··· SOURCE PASSAGE

Archive for September 2018

We are the salmon

Salmon and the circle of life

By Jim Taylor – September 26, 2018

The conference hall was packed full. Five hundred people leaned forward to watch as an elder from a First Nations community along the B.C. coast moved down the aisle towards the microphones on stage. His red-and-black blanket cloak swished as he walked; the mother-of-pearl buttons adorning it flashed back at the spotlights following him.

            This happened long before the Truth and Reconciliation Commission called for better relationships with Canada’s indigenous peoples. But the church, my church, was making its first tentative moves towards that goal.

            The old man – he may not actually have been old, but he was older than I was, and he had a deeply weathered face – climbed the stairs onto the stage. He took the microphone from its stand. He held it to his mouth.

            We waited, breathlessly, for his words of wisdom.

            “We are the salmon,” he said.

            Then he put the microphone back, and left the stage.

 DSC01012           Well, that may not have been exactly how it happened. But that’s how I remember it. Because anything else, after that opening statement, was padding.

            “We are the salmon” said it all.

······

» EXERCISE 1
Please condense the paragraph of the salmon passage that begins "The conference hall was packed full" into two shorter sentences, keeping its main facts.
The listing that comes next is unrelated to the salmon passage.

··· SUPPLIED DATA

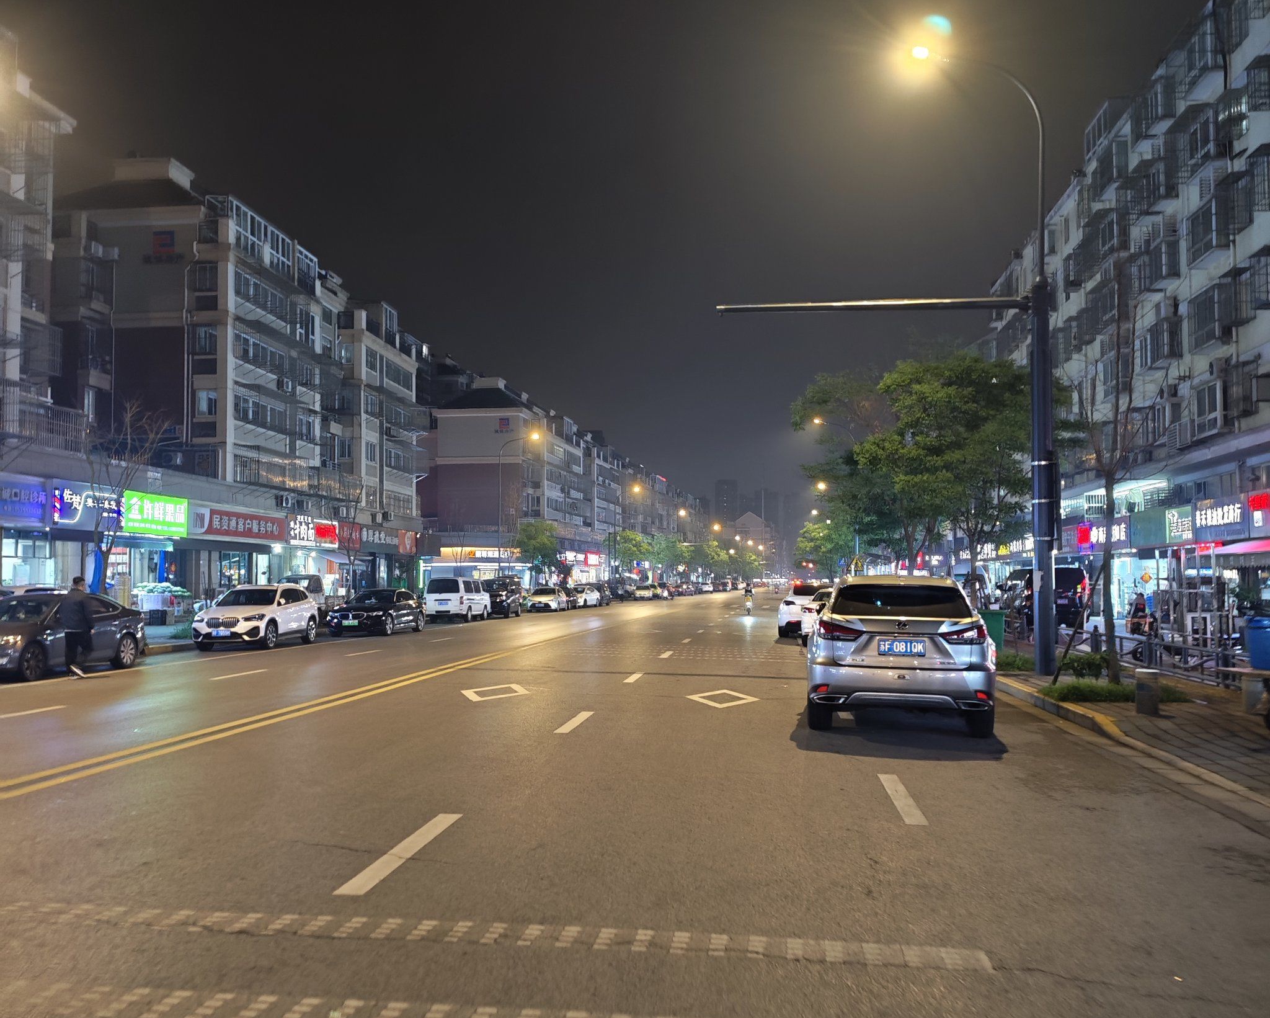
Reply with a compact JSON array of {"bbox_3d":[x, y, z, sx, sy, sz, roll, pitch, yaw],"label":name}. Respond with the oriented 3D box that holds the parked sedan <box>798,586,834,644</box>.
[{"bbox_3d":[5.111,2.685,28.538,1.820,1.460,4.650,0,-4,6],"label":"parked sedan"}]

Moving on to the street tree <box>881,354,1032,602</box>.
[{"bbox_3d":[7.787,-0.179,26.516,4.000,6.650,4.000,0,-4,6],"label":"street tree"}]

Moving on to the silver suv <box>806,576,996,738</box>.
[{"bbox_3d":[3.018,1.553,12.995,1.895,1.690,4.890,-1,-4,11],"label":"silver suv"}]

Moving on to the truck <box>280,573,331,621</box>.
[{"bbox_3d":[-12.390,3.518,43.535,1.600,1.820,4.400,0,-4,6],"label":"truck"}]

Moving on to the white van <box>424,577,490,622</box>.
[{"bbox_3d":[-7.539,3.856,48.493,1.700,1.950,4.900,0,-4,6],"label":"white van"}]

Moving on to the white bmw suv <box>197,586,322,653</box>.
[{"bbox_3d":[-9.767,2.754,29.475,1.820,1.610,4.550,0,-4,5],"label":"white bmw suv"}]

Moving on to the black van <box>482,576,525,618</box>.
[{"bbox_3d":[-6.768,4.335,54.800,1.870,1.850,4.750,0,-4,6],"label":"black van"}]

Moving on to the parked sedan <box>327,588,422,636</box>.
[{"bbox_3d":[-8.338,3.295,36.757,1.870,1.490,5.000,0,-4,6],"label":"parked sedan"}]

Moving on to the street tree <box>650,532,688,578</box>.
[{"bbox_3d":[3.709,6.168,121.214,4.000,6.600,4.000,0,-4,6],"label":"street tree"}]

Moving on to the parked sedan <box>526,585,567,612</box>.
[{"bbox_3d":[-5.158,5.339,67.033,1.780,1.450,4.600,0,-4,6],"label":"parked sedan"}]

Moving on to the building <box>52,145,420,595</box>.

······

» EXERCISE 2
Extract, unchanged, everything in the listing from the line containing "Moving on to the white van" down to the end of the listing.

» RESULT 1
Five hundred people filled the conference hall to watch an elder from a First Nations community on the B.C. coast walk down the aisle toward the stage microphones. He wore a red-and-black blanket cloak whose mother-of-pearl buttons flashed in the spotlights following him.

» RESULT 2
Moving on to the white van <box>424,577,490,622</box>.
[{"bbox_3d":[-7.539,3.856,48.493,1.700,1.950,4.900,0,-4,6],"label":"white van"}]

Moving on to the white bmw suv <box>197,586,322,653</box>.
[{"bbox_3d":[-9.767,2.754,29.475,1.820,1.610,4.550,0,-4,5],"label":"white bmw suv"}]

Moving on to the black van <box>482,576,525,618</box>.
[{"bbox_3d":[-6.768,4.335,54.800,1.870,1.850,4.750,0,-4,6],"label":"black van"}]

Moving on to the parked sedan <box>327,588,422,636</box>.
[{"bbox_3d":[-8.338,3.295,36.757,1.870,1.490,5.000,0,-4,6],"label":"parked sedan"}]

Moving on to the street tree <box>650,532,688,578</box>.
[{"bbox_3d":[3.709,6.168,121.214,4.000,6.600,4.000,0,-4,6],"label":"street tree"}]

Moving on to the parked sedan <box>526,585,567,612</box>.
[{"bbox_3d":[-5.158,5.339,67.033,1.780,1.450,4.600,0,-4,6],"label":"parked sedan"}]

Moving on to the building <box>52,145,420,595</box>.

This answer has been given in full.